Die italienische Regierung erwägt eine Reihe finanzieller Maßnahmen, die dazu beitragen sollen, einige der schlimmsten Auswirkungen der Sperre abzuschwächen, auch für Familien mit niedrigem Einkommen und für diejenigen, die ihre Kinder betreuen lassen müssen. Es könnten besondere Maßnahmen ergriffen werden, um Arbeitgeber und Arbeitnehmer zu unterstützen, um bezahlten Urlaub zu ermöglichen und zu verhindern, dass Menschen entlassen werden müssen. Jedoch ist weiterhin unsicher, was mit Freiberuflern sowie Vertrags- und Saisonarbeiters passiert, die möglicherweise ungeschützt bleiben.
Es wäre gut, mehr darüber zu hören, was die Regierung tun will, um Rassismus zu bekämpfen, die Rechte von Häftlingen zu schützen, um sicherzustellen, dass Lebensmittel und Medikamente die Bedürftigen erreichen, und um zu gewährleisten, dass Migranten und Asylsuchende Zugang zu Informationen und Gesundheitsversorgung haben, und dabei zu helfen, den Überblick über Studenten zu behalten, die möglicherweise nicht berücksichtigt werden.
Doch selbst in diesem dystopischen Nebel, der sich über Mailand gelegt hat, gibt es ein Gefühl der Solidarität und der Sinnhaftigkeit. Am 13. März lehnten sich die Menschen hier und im ganzen Land aus ihren Fenstern und standen auf ihren Balkonen, um zu singen, Musikinstrumente zu spielen und mit freudiger Entschlossenheit auf Töpfe zu schlagen. Auch wir haben mitgemacht. Die Menschen schlossen sich (durch den Abstand voneinander) aus einem Pflichtgefühl heraus zusammen, die am meisten gefährdeten Menschen vor schwerer Krankheit zu schützen und das stark belastete öffentliche Gesundheitssystem und all die Ärzte und Pflegekräfte zu unterstützen, die seit Wochen unermüdlich arbeiten. Dieses Coronavirus hat das System einer schweren Schockprüfung unterzogen und gleichzeitig die Bedeutung einer robusten und für alle zugänglichen, öffentlichen Gesundheitsversorgung unter Beweis gestellt.
Im Nachhinein lässt es sich leicht sagen, aber es ist gut möglich, dass ein früheres Handeln mit einer konsequenten und klaren Botschaft weniger drakonische Einschränkungen bedeutet hätte.

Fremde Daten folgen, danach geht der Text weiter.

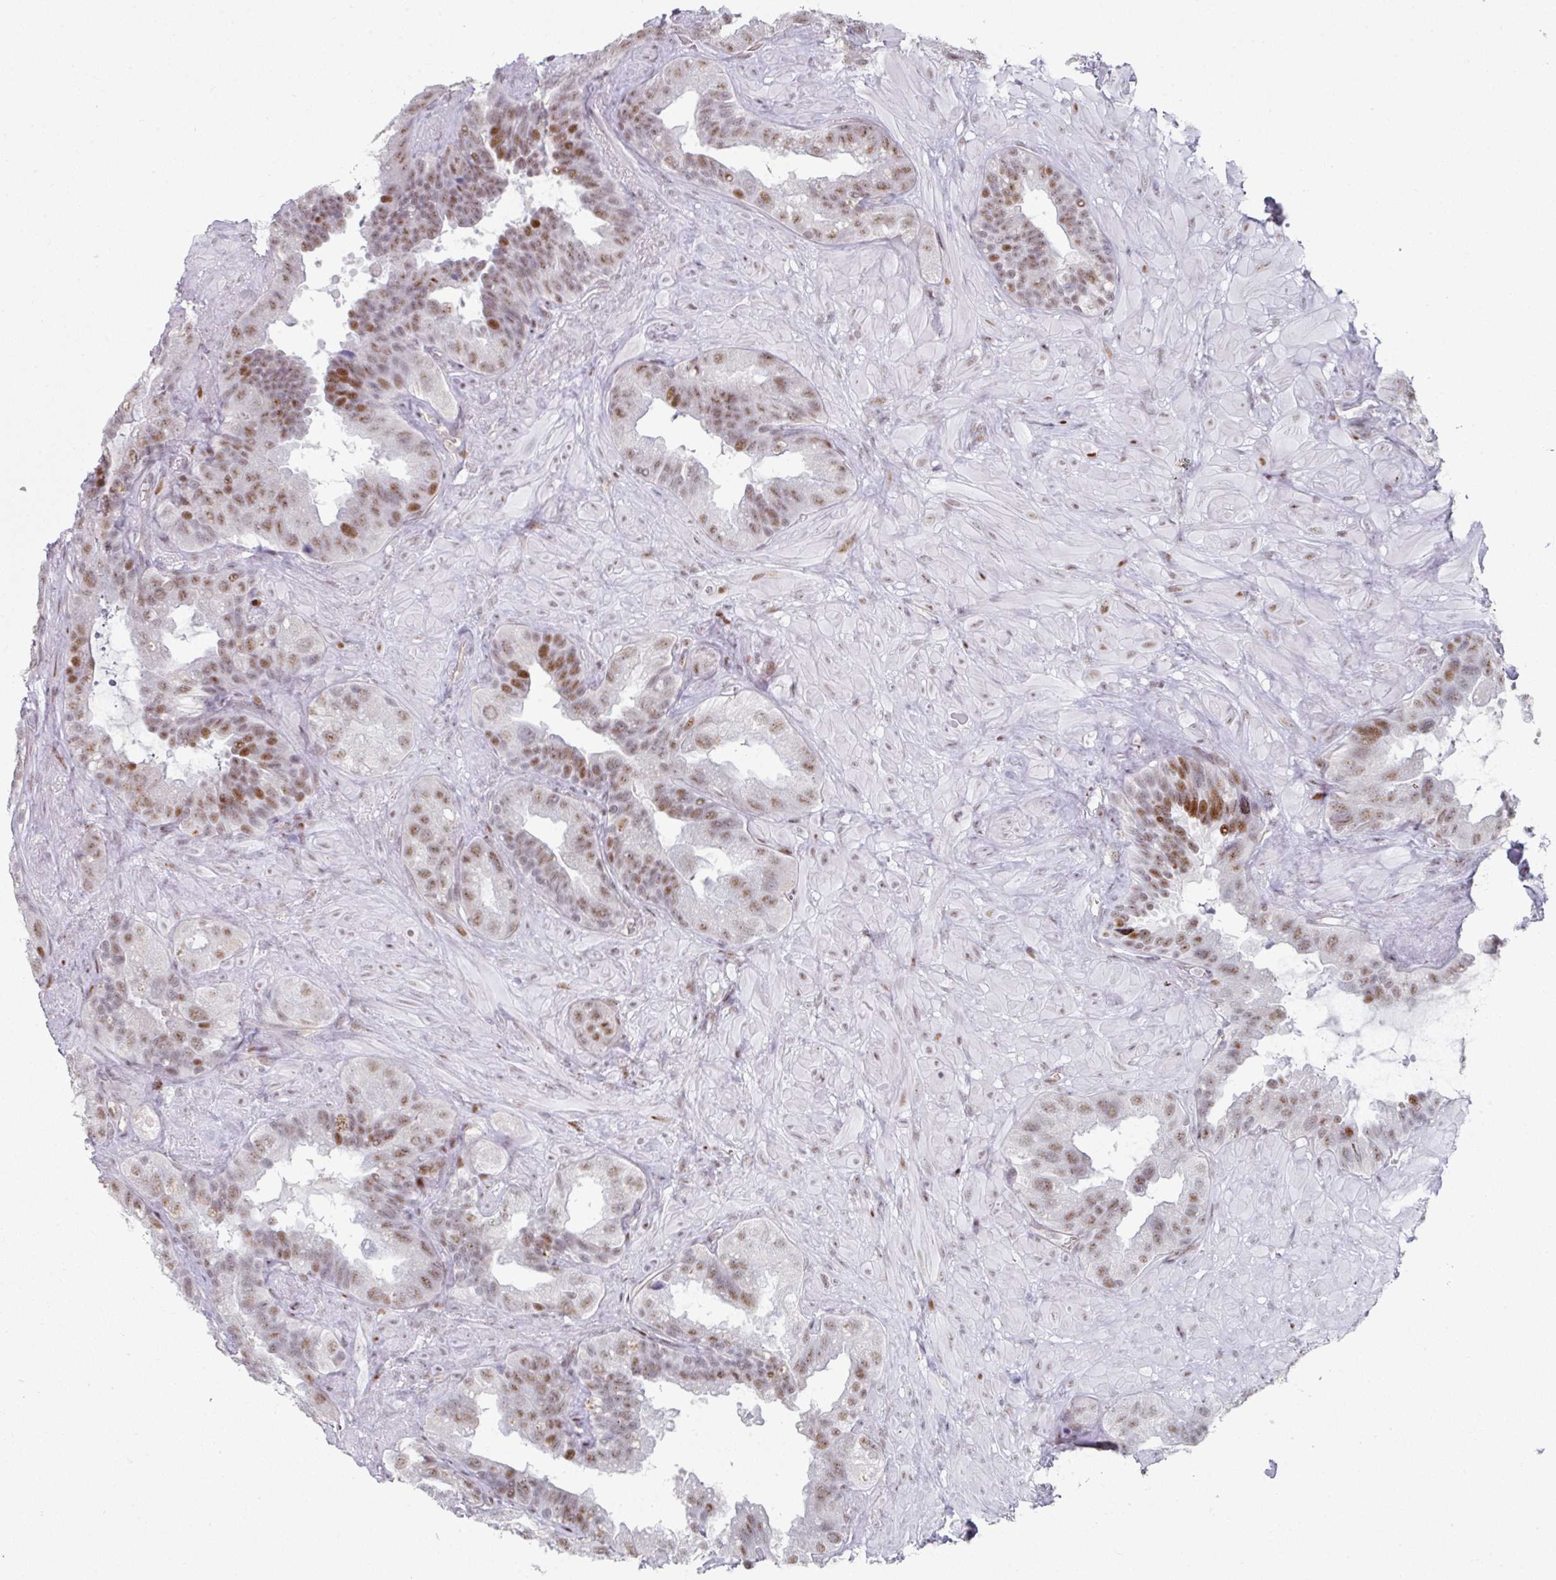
{"staining": {"intensity": "moderate", "quantity": ">75%", "location": "nuclear"}, "tissue": "seminal vesicle", "cell_type": "Glandular cells", "image_type": "normal", "snomed": [{"axis": "morphology", "description": "Normal tissue, NOS"}, {"axis": "topography", "description": "Seminal veicle"}, {"axis": "topography", "description": "Peripheral nerve tissue"}], "caption": "Immunohistochemical staining of normal seminal vesicle demonstrates >75% levels of moderate nuclear protein expression in about >75% of glandular cells.", "gene": "SF3B5", "patient": {"sex": "male", "age": 76}}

Die raschere Verbreitung von Hinweisen zur Hygiene und Vorbeugung und die Förderung freiwilliger Strategien zur sozialen Distanzierung, so etwa, dass Menschen von zuhause aus arbeiten sollten, falls möglich sowie ein Verbot großer Veranstaltungen und Zusammenkünfte, hätten die Verbreitung des Virus vielleicht früher verlangsamt und es uns ermöglicht, die derzeitige Sperre zu umgehen.
Aber das ist nun die Realität. Deshalb werde ich, wie die Menschen in ganz Italien, so oft wie möglich zu Hause bleiben, beim Einkaufen Abstand halten und mir oft die Hände waschen. Und ich werde meine Freunde, die um die Ecke wohnen, auf Skype treffen.